Virus hits sales at Diageo hard
BUT FIRM IS CONFIDENT OF RECOVERY
BY TRICIA PHILLIPS THE world’s largest spirit maker Diageo has warned that the speed of the shutdown of large parts of its market is hitting the business hard.
Sales at the firm, which makes big brands such as Guinness and Johnnie Walker, have fallen 50 per cent across Europe following the closure of bars and restaurants in response to coronavirus.
Production facilities in many countries, including India and its key markets in Africa are closed, while business in mainland China is slowly recovering with the gradual opening of bars and restaurants.

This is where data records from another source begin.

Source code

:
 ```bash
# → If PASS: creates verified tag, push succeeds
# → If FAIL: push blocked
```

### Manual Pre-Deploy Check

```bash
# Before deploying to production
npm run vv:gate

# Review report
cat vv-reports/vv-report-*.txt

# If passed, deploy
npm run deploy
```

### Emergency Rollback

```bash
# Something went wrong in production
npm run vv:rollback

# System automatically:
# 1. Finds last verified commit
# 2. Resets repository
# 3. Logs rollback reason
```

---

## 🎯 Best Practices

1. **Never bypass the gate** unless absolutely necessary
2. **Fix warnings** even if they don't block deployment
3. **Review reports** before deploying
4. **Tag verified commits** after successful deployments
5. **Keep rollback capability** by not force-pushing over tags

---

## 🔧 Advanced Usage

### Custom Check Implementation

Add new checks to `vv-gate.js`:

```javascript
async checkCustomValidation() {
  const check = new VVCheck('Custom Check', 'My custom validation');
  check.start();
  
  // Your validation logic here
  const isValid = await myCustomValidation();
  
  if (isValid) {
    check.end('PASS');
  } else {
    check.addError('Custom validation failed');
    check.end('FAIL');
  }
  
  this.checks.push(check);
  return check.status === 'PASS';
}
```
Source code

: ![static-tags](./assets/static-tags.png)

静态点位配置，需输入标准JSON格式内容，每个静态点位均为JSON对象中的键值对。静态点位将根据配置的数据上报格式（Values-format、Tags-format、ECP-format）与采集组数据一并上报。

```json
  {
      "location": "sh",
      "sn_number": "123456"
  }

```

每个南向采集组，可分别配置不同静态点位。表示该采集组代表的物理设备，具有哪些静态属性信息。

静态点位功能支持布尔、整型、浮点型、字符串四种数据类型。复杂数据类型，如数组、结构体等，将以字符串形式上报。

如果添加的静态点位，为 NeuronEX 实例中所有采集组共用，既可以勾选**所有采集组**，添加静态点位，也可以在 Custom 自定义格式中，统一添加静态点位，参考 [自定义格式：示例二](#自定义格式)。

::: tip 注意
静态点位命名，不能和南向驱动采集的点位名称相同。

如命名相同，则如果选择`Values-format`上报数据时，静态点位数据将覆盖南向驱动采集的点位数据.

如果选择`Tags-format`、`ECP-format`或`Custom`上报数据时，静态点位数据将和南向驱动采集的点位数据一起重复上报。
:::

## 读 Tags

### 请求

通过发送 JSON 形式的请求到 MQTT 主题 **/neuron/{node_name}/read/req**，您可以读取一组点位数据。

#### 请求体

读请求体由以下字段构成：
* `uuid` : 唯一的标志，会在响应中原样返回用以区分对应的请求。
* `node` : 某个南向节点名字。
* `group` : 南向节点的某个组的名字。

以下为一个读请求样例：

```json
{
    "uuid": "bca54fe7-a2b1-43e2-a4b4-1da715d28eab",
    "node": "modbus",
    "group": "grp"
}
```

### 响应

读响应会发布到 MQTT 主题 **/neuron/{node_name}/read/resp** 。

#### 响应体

The company has confirmed its interim dividend of 27.41p per share will be paid as scheduled. But it has scrapped its annual forecast for sales and profit growth, and suspended its shareholder returns programme for the rest of the year. In a statement yesterday, it said: “Given the global nature of the Covid-19 pandemic, and the uncertainty around the severity and duration of the impact across multiple markets, we are not in a position to accurately assess the impact of this on our future financial performance.” William Ryder, equity analyst at investment firm Hargreaves Lansdown, says Diageo is likely to have a rough quarter or two, but its brands are strong enough to carry the group to a robust recovery post-virus. He said: “Governments all over the world have closed pubs and restaurants. This has had a predictable impact on Diageo’s sales. Fortunately, Diageo has no problem accessing liquidity, making it unlikely it will come under serious financial strain in the immediate future.”